Desde 2018, Brian Hawkins publica predicciones detalladas para el parque, facilitando el acceso a este fenómeno tanto a novatos como a fotógrafos experimentados y turistas interesados. Las predicciones modernas, basadas en cálculos astronómicos y climatológicos, permiten planificar con precisión el mejor momento para intentar observar un moonbow en Yosemite.
Historia y tradición de la observación de moonbows en el parque
El interés científico por los moonbows en Yosemite se remonta al siglo XIX, cuando el naturalista John Muir documentó el efecto de la luna llena sobre las cascadas de Yosemite. Muir escribió que estos “lunar rainbows” podían observarse cualquier noche en Yosemite Falls, siempre que hubiera suficiente luz de luna y neblina.

Sin embargo, en la actualidad se sabe que no basta con estas condiciones: la predicción moderna es más restrictiva porque ahora se reconoce la importancia de factores adicionales, como el cielo completamente despejado, la ausencia de obstáculos para la luz lunar, la oscuridad total y el ángulo preciso de incidencia.

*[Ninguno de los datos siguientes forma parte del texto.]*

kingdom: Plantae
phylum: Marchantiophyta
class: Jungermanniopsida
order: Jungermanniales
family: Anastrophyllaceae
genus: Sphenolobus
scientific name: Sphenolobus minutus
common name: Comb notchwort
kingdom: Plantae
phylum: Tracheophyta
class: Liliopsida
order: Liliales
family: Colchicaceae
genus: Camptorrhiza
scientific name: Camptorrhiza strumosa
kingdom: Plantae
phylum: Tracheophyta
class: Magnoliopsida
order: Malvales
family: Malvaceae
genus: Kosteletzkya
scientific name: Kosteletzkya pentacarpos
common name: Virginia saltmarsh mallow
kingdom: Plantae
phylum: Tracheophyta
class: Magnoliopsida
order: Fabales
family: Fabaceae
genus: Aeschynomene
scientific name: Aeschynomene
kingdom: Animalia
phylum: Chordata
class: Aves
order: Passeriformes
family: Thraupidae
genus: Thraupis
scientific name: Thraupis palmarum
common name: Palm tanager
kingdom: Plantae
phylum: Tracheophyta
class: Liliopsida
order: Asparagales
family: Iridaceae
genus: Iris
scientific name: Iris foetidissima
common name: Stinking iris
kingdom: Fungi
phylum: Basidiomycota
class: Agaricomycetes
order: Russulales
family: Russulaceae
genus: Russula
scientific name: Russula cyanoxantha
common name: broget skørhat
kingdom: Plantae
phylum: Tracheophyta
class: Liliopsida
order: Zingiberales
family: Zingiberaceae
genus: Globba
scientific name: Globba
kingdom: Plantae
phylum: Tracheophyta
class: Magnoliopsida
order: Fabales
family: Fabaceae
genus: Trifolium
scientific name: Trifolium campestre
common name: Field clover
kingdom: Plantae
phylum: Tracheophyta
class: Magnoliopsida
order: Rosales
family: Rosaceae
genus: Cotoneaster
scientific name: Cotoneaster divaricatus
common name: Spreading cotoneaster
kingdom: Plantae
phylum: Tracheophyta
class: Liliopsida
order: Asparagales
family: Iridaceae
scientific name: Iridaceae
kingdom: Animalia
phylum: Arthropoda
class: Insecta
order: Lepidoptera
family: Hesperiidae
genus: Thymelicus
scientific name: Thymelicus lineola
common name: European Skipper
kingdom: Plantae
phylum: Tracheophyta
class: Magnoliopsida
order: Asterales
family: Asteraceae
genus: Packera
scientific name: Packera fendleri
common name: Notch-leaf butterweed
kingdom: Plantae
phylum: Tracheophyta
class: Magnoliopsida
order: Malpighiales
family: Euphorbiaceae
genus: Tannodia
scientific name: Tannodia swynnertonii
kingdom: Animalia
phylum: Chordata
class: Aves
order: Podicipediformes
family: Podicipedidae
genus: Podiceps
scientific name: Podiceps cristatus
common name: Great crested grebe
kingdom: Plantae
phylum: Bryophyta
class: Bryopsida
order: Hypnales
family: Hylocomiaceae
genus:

Los relatos de Muir inspiraron a naturalistas y exploradores, sentando las bases para investigaciones científicas posteriores.
La observación y el registro de moonbows ha continuado de la mano de fotógrafos, videógrafos y entusiastas, quienes buscan nuevas formas de documentar este fenómeno poco frecuente.
Experiencias y desafíos de quienes buscan moonbows
La comunidad de fotógrafos especializados en Yosemite está unida por el interés en la naturaleza y la fotografía nocturna. Buscar un moonbow exige esperar durante horas en la oscuridad, muchas veces en terrenos resbaladizos y húmedos, acompañados por el estruendo de las cascadas y el frío de la noche.

Personas como Brian Hawkins, que comenzó a registrar moonbows en 2011, y el cineasta Steven Bumgardner han divulgado técnicas y consejos para facilitar la observación y la captura de imágenes de este evento singular.
Las salidas nocturnas pueden presentar riesgos reales. John Muir narró un incidente casi fatal al ser arrastrado por la fuerza del agua, mientras que actualmente los fotógrafos describen jornadas extenuantes fuera de los senderos marcados, en las que un paso en falso puede derivar en accidente.
Lograr una fotografía completa de un arco lunar, especialmente en escenarios como Yosemite Falls, se considera un resultado valioso y, en ocasiones, provoca aplausos espontáneos entre los presentes.
Consejos prácticos para presenciar un moonbow en Yosemite
Para quienes desean observar un moonbow, el acceso más directo al parque es desde el aeropuerto de Fresno, a unas dos horas y media en coche, aunque también existen rutas desde los aeropuertos de San Francisco, Oakland, San José y Sacramento. En la temporada 2026, el parque no exigirá reservas horarias para el ingreso durante el verano, aunque se anticipan congestionamientos y dificultades para estacionar, especialmente los fines de semana.

El alojamiento en Yosemite abarca desde campamentos hasta el hotel The Ahwahnee, aunque todas las opciones suelen agotarse rápidamente en verano. Para comer, puntos como Curry Village y el bar de The Ahwahnee son opciones recomendadas.
La mejor época para intentar ver un moonbow es entre la primavera y el inicio del verano, coincidiendo con las fechas publicadas por predictores como Brian Hawkins.
Se recomienda llevar calzado con buena tracción y prepararse para mojarse, ya que la neblina de las cascadas de Yosemite suele ser intensa. La observación puede requerir caminatas nocturnas y paciencia, pero quienes logran presenciar este evento resaltan la singularidad de contemplar un arco lunar completo bajo el cielo nocturno del valle.